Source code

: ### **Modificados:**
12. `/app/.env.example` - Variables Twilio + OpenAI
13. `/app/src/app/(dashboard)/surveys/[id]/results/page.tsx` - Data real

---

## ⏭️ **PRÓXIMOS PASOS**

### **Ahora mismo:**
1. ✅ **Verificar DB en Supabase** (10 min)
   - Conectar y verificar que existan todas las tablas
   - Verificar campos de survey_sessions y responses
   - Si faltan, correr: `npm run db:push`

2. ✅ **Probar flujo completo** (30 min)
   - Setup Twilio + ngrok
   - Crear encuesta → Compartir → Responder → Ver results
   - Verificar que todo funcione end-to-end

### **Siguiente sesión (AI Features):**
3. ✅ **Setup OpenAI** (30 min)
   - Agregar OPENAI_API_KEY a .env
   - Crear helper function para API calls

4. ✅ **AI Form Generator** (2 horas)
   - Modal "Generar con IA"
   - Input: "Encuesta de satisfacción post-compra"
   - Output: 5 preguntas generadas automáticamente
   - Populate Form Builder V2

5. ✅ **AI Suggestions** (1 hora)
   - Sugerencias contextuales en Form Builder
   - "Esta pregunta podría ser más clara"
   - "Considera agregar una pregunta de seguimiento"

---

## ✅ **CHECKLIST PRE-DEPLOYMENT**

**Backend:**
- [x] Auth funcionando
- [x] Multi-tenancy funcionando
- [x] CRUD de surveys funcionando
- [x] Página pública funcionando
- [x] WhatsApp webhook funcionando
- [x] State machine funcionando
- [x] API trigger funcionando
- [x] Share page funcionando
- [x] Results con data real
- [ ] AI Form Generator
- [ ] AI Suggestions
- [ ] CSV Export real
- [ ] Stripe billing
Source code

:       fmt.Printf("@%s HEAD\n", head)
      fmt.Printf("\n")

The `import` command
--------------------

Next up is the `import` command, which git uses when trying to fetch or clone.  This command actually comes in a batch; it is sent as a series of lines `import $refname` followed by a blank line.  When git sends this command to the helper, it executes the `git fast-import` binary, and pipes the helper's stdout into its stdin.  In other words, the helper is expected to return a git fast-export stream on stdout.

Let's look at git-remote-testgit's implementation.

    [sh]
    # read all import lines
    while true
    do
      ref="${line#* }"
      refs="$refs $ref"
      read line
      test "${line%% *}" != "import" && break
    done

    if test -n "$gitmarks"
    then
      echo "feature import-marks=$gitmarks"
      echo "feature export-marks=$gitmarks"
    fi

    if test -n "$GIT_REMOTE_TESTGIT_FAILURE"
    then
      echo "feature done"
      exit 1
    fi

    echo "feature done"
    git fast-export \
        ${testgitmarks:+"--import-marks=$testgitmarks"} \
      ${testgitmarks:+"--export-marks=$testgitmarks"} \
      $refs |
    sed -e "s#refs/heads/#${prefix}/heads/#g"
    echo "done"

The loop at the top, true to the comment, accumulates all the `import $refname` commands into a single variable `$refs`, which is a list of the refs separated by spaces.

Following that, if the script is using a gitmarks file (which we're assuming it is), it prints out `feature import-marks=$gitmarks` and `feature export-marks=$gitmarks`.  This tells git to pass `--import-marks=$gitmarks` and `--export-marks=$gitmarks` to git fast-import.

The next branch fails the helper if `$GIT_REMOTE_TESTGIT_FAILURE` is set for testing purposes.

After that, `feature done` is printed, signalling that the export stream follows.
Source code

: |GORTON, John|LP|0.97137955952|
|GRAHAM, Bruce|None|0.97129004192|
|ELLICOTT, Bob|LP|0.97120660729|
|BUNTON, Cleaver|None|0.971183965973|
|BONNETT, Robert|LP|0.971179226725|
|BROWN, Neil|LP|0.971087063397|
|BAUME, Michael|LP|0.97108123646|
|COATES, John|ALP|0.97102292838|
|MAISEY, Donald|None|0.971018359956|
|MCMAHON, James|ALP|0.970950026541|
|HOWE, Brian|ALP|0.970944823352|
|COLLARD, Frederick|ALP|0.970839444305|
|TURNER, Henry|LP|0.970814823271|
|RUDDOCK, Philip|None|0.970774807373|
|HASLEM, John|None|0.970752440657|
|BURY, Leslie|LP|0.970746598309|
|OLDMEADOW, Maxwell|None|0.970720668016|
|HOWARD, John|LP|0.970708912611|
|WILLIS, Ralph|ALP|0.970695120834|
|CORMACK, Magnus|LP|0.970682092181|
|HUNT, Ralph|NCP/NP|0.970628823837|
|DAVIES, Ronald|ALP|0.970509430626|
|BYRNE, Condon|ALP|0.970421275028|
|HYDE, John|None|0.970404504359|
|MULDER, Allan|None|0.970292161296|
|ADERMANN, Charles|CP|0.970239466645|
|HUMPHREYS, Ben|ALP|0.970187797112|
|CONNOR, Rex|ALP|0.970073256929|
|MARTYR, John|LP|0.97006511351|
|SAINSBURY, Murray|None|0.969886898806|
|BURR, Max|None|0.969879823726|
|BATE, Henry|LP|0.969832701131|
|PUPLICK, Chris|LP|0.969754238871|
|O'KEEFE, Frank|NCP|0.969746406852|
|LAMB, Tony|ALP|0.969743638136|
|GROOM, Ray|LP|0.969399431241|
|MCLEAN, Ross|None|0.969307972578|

YOUR GOAL
Please recast the items from their very first line through the line containing "## ⏭️ **PRÓXIMOS PASOS**", that line included, as a Markdown table with the columns Row and Line, leaving out blank lines.

ANSWER
| Row | Line |
|---|---|
| 1 | Source code |
| 2 | : ### **Modificados:** |
| 3 | 12. `/app/.env.example` - Variables Twilio + OpenAI |
| 4 | 13. `/app/src/app/(dashboard)/surveys/[id]/results/page.tsx` - Data real |
| 5 | --- |
| 6 | ## ⏭️ **PRÓXIMOS PASOS** |